O filme acompanha Leonida Riva, o personagem-título, um veterano de inúmeras guerras que hoje se encontra destruído psicologicamente, a um ponto de ter abandonado a própria família para não envolvê-los em sua espiral de paranoia. Preferiu assim, ser odiado pela esposa e pelo filho adolescente e viver marginalizado, mas mantê-los sãos. Quando sua filha pequena é sequestrada, toda a fúria represada em anos precisará ser liberada em uma caçada pessoal que Riva empreenderá, onde nem sua própria vida será protegida; o importante é salvar quem ele ama, e nada mais.

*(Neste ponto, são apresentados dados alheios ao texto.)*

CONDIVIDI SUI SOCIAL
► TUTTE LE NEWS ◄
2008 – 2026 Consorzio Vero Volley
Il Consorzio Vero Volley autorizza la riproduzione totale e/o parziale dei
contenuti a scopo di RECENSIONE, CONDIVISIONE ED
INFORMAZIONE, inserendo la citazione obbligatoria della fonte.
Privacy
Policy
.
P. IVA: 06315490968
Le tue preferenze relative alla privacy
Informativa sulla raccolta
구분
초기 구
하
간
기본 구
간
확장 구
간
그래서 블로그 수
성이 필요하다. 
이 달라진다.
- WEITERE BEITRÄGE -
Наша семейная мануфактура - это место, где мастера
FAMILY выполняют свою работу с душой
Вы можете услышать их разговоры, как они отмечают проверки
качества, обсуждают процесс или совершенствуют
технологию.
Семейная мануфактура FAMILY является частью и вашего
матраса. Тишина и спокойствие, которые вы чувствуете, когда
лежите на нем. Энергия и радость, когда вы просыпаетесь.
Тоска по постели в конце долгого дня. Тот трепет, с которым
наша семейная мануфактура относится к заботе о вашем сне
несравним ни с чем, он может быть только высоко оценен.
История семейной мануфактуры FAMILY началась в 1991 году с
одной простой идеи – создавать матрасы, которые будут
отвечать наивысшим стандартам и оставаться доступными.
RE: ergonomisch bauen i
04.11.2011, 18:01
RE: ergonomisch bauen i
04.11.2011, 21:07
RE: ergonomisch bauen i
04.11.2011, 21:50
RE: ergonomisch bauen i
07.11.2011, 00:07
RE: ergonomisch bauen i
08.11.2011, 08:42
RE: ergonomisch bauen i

Ainda que os clichês sejam a base da narrativa, com as tradicionais buscas por boates suspeitas, perseguições de motos e galpões abandonados que se transformam em palcos de chacinas, o filme se preocupa em apontar também sequências não tão óbvias assim, como a primeira sequência de perseguição (que temos certeza que não dará em nada por acontecer muito cedo, mas que tem um molho especial por quase colocar o mocinho em rota de desbaratar a trama, de cara) e uma tensa sequência onde Riva persegue uma plataforma em movimento, pilotada por uma das sequestradoras.

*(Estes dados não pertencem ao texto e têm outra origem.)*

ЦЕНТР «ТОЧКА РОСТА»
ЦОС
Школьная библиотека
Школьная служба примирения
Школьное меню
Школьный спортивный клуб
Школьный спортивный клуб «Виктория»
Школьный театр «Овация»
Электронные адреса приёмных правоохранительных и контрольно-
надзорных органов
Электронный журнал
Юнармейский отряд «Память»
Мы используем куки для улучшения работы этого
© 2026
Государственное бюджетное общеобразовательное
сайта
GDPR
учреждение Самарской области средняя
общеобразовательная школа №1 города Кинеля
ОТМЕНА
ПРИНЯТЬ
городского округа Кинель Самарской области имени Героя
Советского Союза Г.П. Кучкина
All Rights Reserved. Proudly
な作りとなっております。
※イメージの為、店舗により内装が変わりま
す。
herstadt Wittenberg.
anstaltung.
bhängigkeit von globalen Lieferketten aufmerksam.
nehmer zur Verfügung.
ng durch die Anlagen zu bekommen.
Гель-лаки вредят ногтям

Quando olhamos pra trás, vemos que mesmo filmes já caídos no esquecimento hoje (ainda que injusto) como o remake Uma Saída de Mestre ou Ronin de John Frankenheimer. ainda assim contavam com memoráveis sequências de ação, elaboradas e repletas de novas formas de serem filmadas, observadas ou com perspectiva ampliada; mesmo a franquia ‘Velozes e Furiosos’ já gerou momentos impressionantes. Aqui, no entanto, esses momentos são raros, sem qualquer intenção de provocar uma marca duradoura no espectador, apenas servindo para contar aquela história naquele momento.
Com a agilidade que um filme do gênero pede, A Fera tem ritmo non stop e a seu favor uma duração enxuta que entrega rapidamente o recado que quer ser dado. Com pitadas de referências que vão de ecos ao Rambo original até chegar a Desejo de Matar, o filme aventa a possibilidade de discutir o resultado que conflitos armados legam à sociedade, mas ao fim e ao cabo, o passado de Riva não importa muito para a trama que está sendo contada exatamente pelo filme; durante muito tempo fica no ar a possibilidade de inimigos do passado do protagonista serem os responsáveis pelos eventos, mas isso acaba servindo como pano de fundo apenas.

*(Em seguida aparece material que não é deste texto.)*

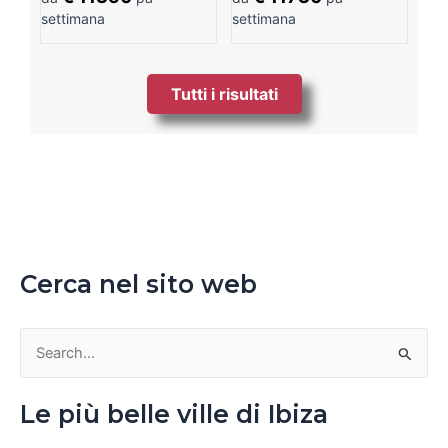
settimana
settimana
Tutti i risultati
Cerca nel sito web
C
e
Le più belle ville di Ibiza
r
c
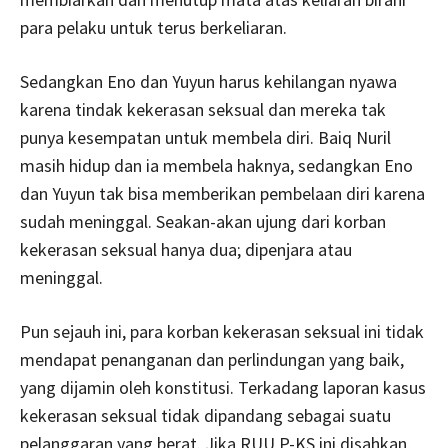
para pelaku untuk terus berkeliaran.
Sedangkan Eno dan Yuyun harus kehilangan nyawa
karena tindak kekerasan seksual dan mereka tak
punya kesempatan untuk membela diri. Baiq Nuril
masih hidup dan ia membela haknya, sedangkan Eno
dan Yuyun tak bisa memberikan pembelaan diri karena
sudah meninggal. Seakan-akan ujung dari korban
kekerasan seksual hanya dua; dipenjara atau
meninggal.
Pun sejauh ini, para korban kekerasan seksual ini tidak
mendapat penanganan dan perlindungan yang baik,
yang dijamin oleh konstitusi. Terkadang laporan kasus
kekerasan seksual tidak dipandang sebagai suatu
pelanggaran yang berat. Jika RUU P-KS ini disahkan,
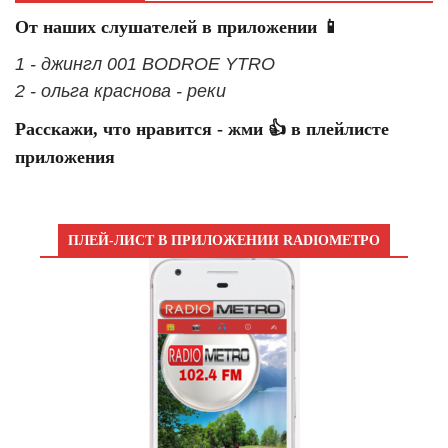
От наших слушателей в приложении 📱
1 - джингл 001 BODROE YTRO
2 - ольга краснова - реки
Расскажи, что нравится - жми 👍 в плейлисте
приложения
ПЛЕЙ-ЛИСТ В ПРИЛОЖЕНИИ RADIOМЕТРО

Ou seja, o filme perde a oportunidade de ampliar uma discussão que muitos filmes já fizeram com sucesso (Sniper Americano), ou ao menos ter alguma discussão, que seja. Mas sua intenção final é exclusivamente passar o tempo do espectador que estiver a procura de um programa rápido que faça sentir emoções baratas e volúveis. Se essa é sua pedida pra hoje, A Fera não deixa nada a dever às melhores produções americanas em larga escala.